• [ACTIVITY] Give again exactly the lines that run from the start of the records to the line holding "Tadashi Fujino, Kazuhito", both ends counted. Do not include the pictures.

*** Opening of SUPPLIED RECORDS ***

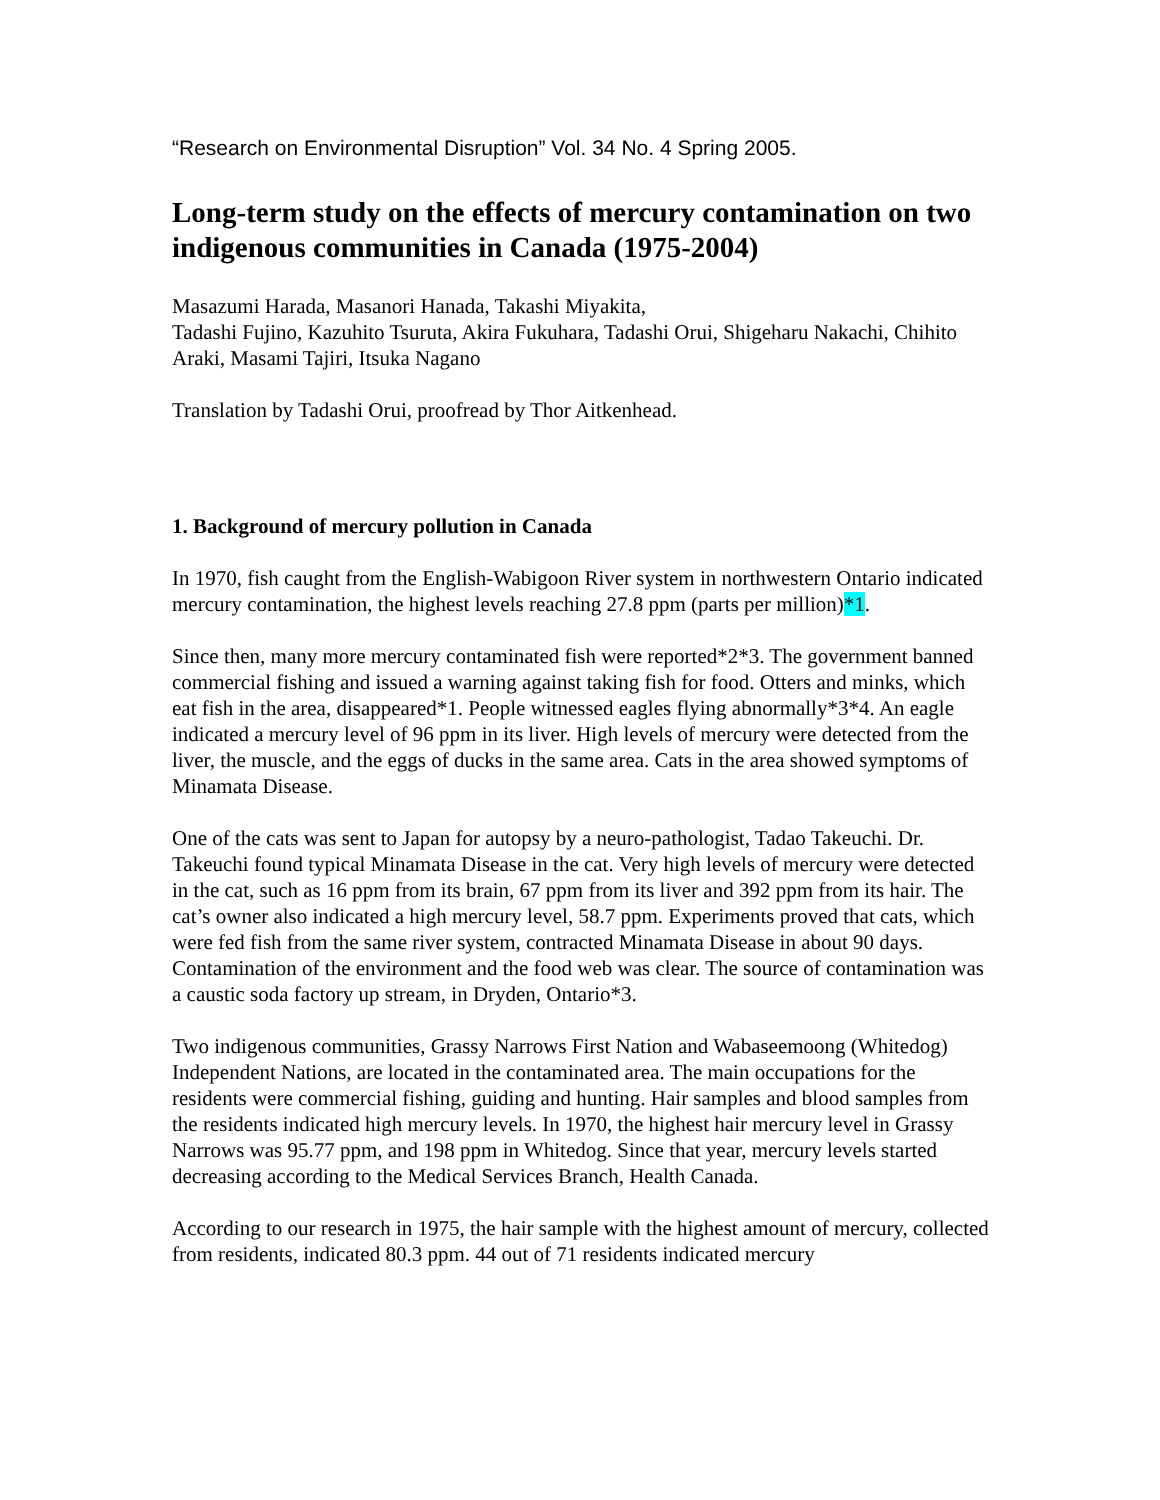“Research on Environmental Disruption” Vol. 34 No. 4 Spring 2005.
Long-term study on the effects of mercury contamination on two indigenous communities in Canada (1975-2004)
Masazumi Harada, Masanori Hanada, Takashi Miyakita,
Tadashi Fujino, Kazuhito Tsuruta, Akira Fukuhara, Tadashi Orui, Shigeharu Nakachi, Chihito Araki, Masami Tajiri, Itsuka Nagano
Translation by Tadashi Orui, proofread by Thor Aitkenhead.
1. Background of mercury pollution in Canada
In 1970, fish caught from the English-Wabigoon River system in northwestern Ontario indicated mercury contamination, the highest levels reaching 27.8 ppm (parts per million)*1.
Since then, many more mercury contaminated fish were reported*2*3. The government banned commercial fishing and issued a warning against taking fish for food. Otters and minks, which eat fish in the area, disappeared*1. People witnessed eagles flying abnormally*3*4. An eagle indicated a mercury level of 96 ppm in its liver. High levels of mercury were detected from the liver, the muscle, and the eggs of ducks in the same area. Cats in the area showed symptoms of Minamata Disease.
One of the cats was sent to Japan for autopsy by a neuro-pathologist, Tadao Takeuchi. Dr. Takeuchi found typical Minamata Disease in the cat. Very high levels of mercury were detected in the cat, such as 16 ppm from its brain, 67 ppm from its liver and 392 ppm from its hair. The cat’s owner also indicated a high mercury level, 58.7 ppm. Experiments proved that cats, which were fed fish from the same river system, contracted Minamata Disease in about 90 days. Contamination of the environment and the food web was clear. The source of contamination was a caustic soda factory up stream, in Dryden, Ontario*3.
Two indigenous communities, Grassy Narrows First Nation and Wabaseemoong (Whitedog) Independent Nations, are located in the contaminated area. The main occupations for the residents were commercial fishing, guiding and hunting. Hair samples and blood samples from the residents indicated high mercury levels. In 1970, the highest hair mercury level in Grassy Narrows was 95.77 ppm, and 198 ppm in Whitedog. Since that year, mercury levels started decreasing according to the Medical Services Branch, Health Canada.
According to our research in 1975, the hair sample with the highest amount of mercury, collected from residents, indicated 80.3 ppm. 44 out of 71 residents indicated mercury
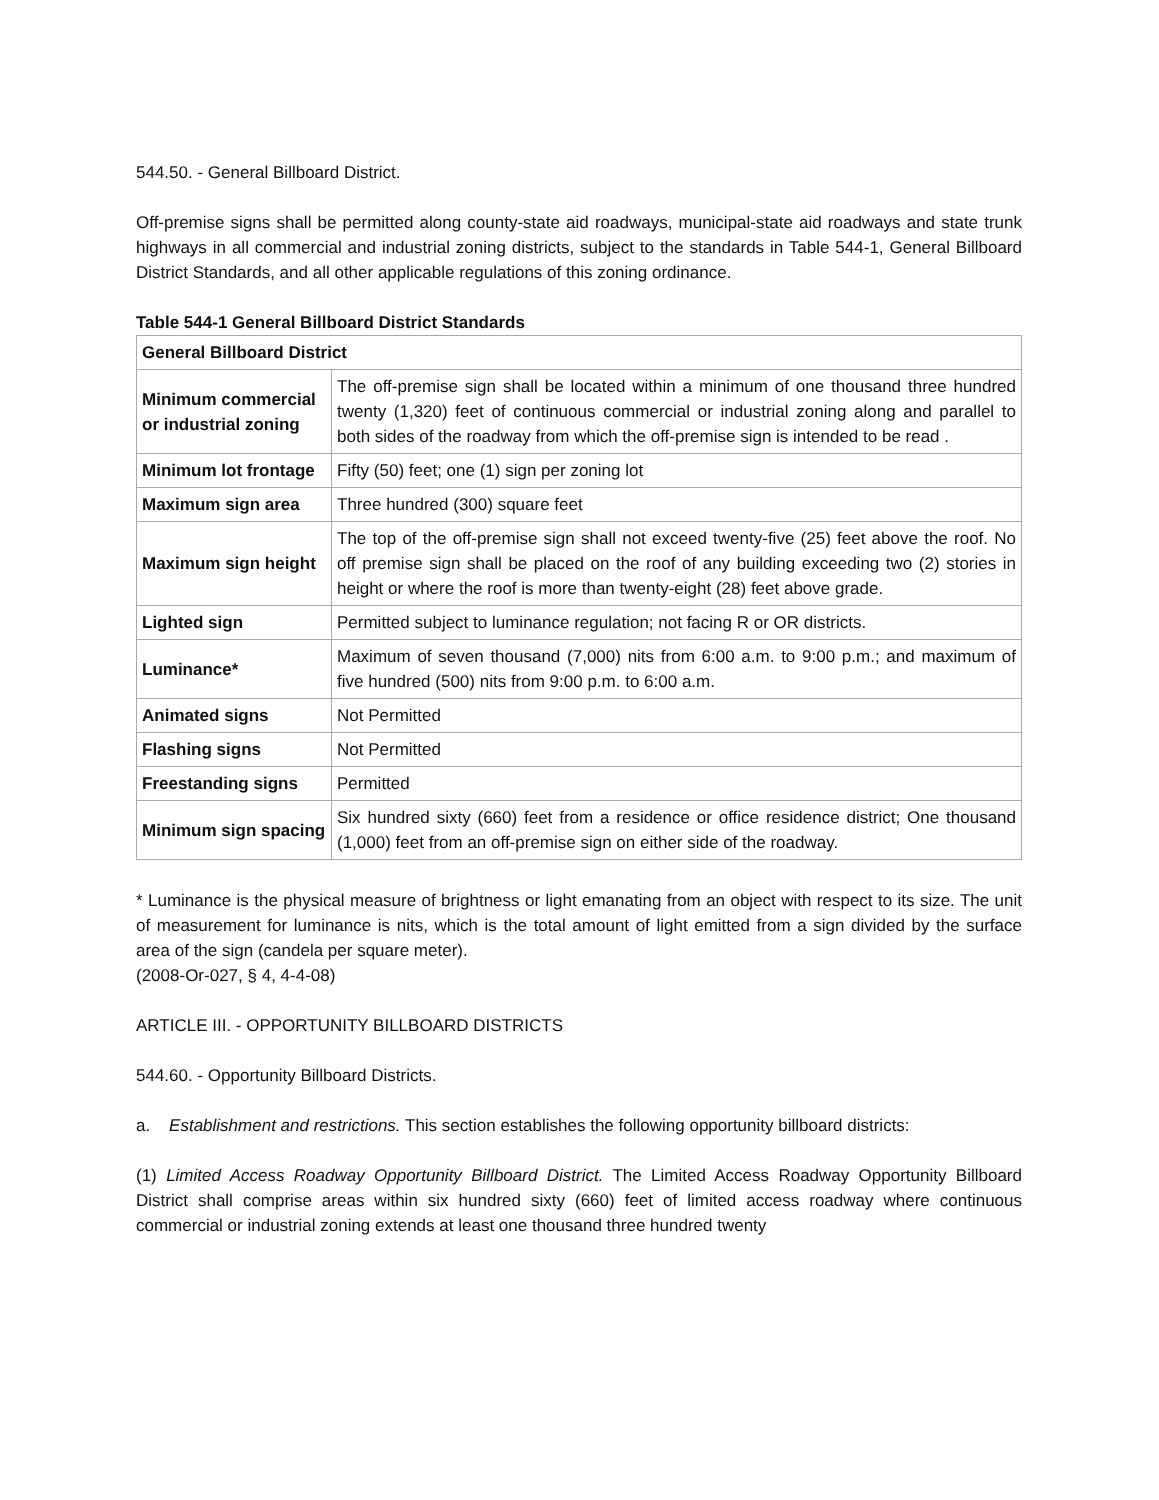544.50. - General Billboard District.
Off-premise signs shall be permitted along county-state aid roadways, municipal-state aid roadways and state trunk highways in all commercial and industrial zoning districts, subject to the standards in Table 544-1, General Billboard District Standards, and all other applicable regulations of this zoning ordinance.
Table 544-1 General Billboard District Standards
| General Billboard District | |
| Minimum commercial or industrial zoning | The off-premise sign shall be located within a minimum of one thousand three hundred twenty (1,320) feet of continuous commercial or industrial zoning along and parallel to both sides of the roadway from which the off-premise sign is intended to be read . |
| Minimum lot frontage | Fifty (50) feet; one (1) sign per zoning lot |
| Maximum sign area | Three hundred (300) square feet |
| Maximum sign height | The top of the off-premise sign shall not exceed twenty-five (25) feet above the roof. No off premise sign shall be placed on the roof of any building exceeding two (2) stories in height or where the roof is more than twenty-eight (28) feet above grade. |
| Lighted sign | Permitted subject to luminance regulation; not facing R or OR districts. |
| Luminance* | Maximum of seven thousand (7,000) nits from 6:00 a.m. to 9:00 p.m.; and maximum of five hundred (500) nits from 9:00 p.m. to 6:00 a.m. |
| Animated signs | Not Permitted |
| Flashing signs | Not Permitted |
| Freestanding signs | Permitted |
| Minimum sign spacing | Six hundred sixty (660) feet from a residence or office residence district; One thousand (1,000) feet from an off-premise sign on either side of the roadway. |
* Luminance is the physical measure of brightness or light emanating from an object with respect to its size. The unit of measurement for luminance is nits, which is the total amount of light emitted from a sign divided by the surface area of the sign (candela per square meter).
(2008-Or-027, § 4, 4-4-08)
ARTICLE III. - OPPORTUNITY BILLBOARD DISTRICTS
544.60. - Opportunity Billboard Districts.
a. Establishment and restrictions. This section establishes the following opportunity billboard districts:
(1) Limited Access Roadway Opportunity Billboard District. The Limited Access Roadway Opportunity Billboard District shall comprise areas within six hundred sixty (660) feet of limited access roadway where continuous commercial or industrial zoning extends at least one thousand three hundred twenty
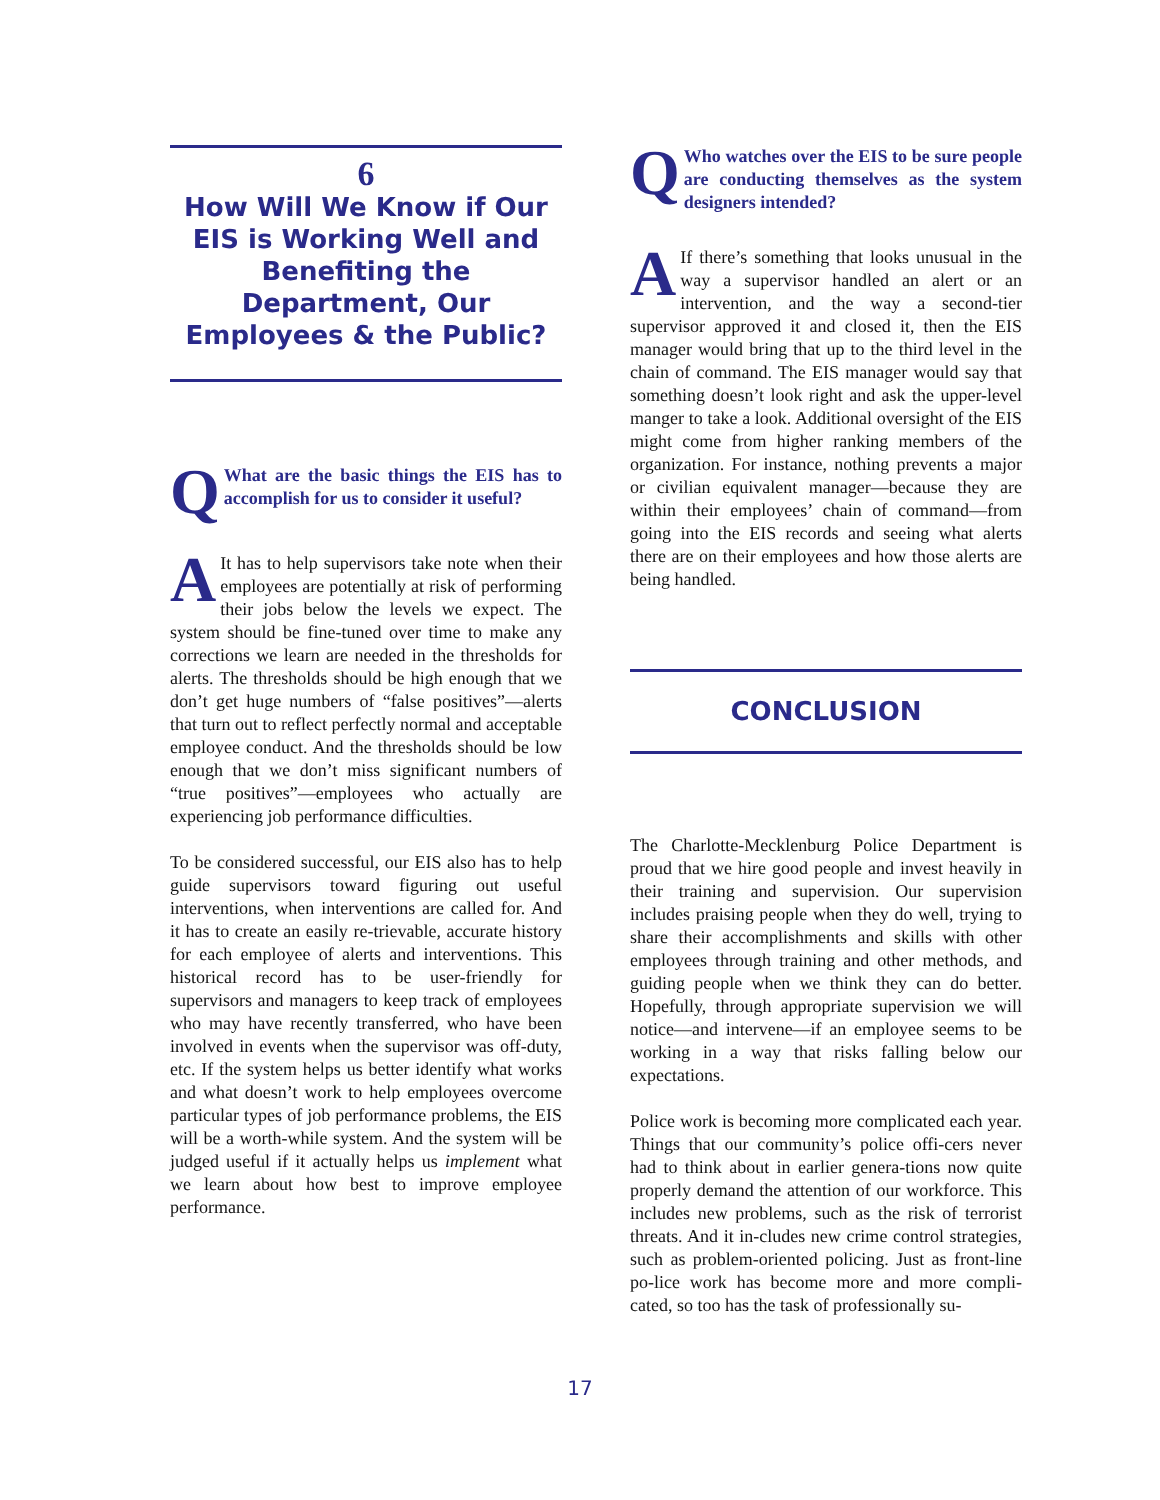6
How Will We Know if Our EIS is Working Well and Benefiting the Department, Our Employees & the Public?
QWhat are the basic things the EIS has to accomplish for us to consider it useful?
AIt has to help supervisors take note when their employees are potentially at risk of performing their jobs below the levels we expect. The system should be fine-tuned over time to make any corrections we learn are needed in the thresholds for alerts. The thresholds should be high enough that we don’t get huge numbers of “false positives”—alerts that turn out to reflect perfectly normal and acceptable employee conduct. And the thresholds should be low enough that we don’t miss significant numbers of “true positives”—employees who actually are experiencing job performance difficulties.
To be considered successful, our EIS also has to help guide supervisors toward figuring out useful interventions, when interventions are called for. And it has to create an easily re-trievable, accurate history for each employee of alerts and interventions. This historical record has to be user-friendly for supervisors and managers to keep track of employees who may have recently transferred, who have been involved in events when the supervisor was off-duty, etc. If the system helps us better identify what works and what doesn’t work to help employees overcome particular types of job performance problems, the EIS will be a worth-while system. And the system will be judged useful if it actually helps us implement what we learn about how best to improve employee performance.
QWho watches over the EIS to be sure people are conducting themselves as the system designers intended?
AIf there’s something that looks unusual in the way a supervisor handled an alert or an intervention, and the way a second-tier supervisor approved it and closed it, then the EIS manager would bring that up to the third level in the chain of command. The EIS manager would say that something doesn’t look right and ask the upper-level manger to take a look. Additional oversight of the EIS might come from higher ranking members of the organization. For instance, nothing prevents a major or civilian equivalent manager—because they are within their employees’ chain of command—from going into the EIS records and seeing what alerts there are on their employees and how those alerts are being handled.
CONCLUSION
The Charlotte-Mecklenburg Police Department is proud that we hire good people and invest heavily in their training and supervision. Our supervision includes praising people when they do well, trying to share their accomplishments and skills with other employees through training and other methods, and guiding people when we think they can do better. Hopefully, through appropriate supervision we will notice—and intervene—if an employee seems to be working in a way that risks falling below our expectations.
Police work is becoming more complicated each year. Things that our community’s police offi-cers never had to think about in earlier genera-tions now quite properly demand the attention of our workforce. This includes new problems, such as the risk of terrorist threats. And it in-cludes new crime control strategies, such as problem-oriented policing. Just as front-line po-lice work has become more and more compli-cated, so too has the task of professionally su-
17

*** Close of SUPPLIED RECORDS ***

• [SOLVED EXERCISE]
“Research on Environmental Disruption” Vol. 34 No. 4 Spring 2005.
Long-term study on the effects of mercury contamination on two indigenous communities in Canada (1975-2004)
Masazumi Harada, Masanori Hanada, Takashi Miyakita,
Tadashi Fujino, Kazuhito Tsuruta, Akira Fukuhara, Tadashi Orui, Shigeharu Nakachi, Chihito Araki, Masami Tajiri, Itsuka Nagano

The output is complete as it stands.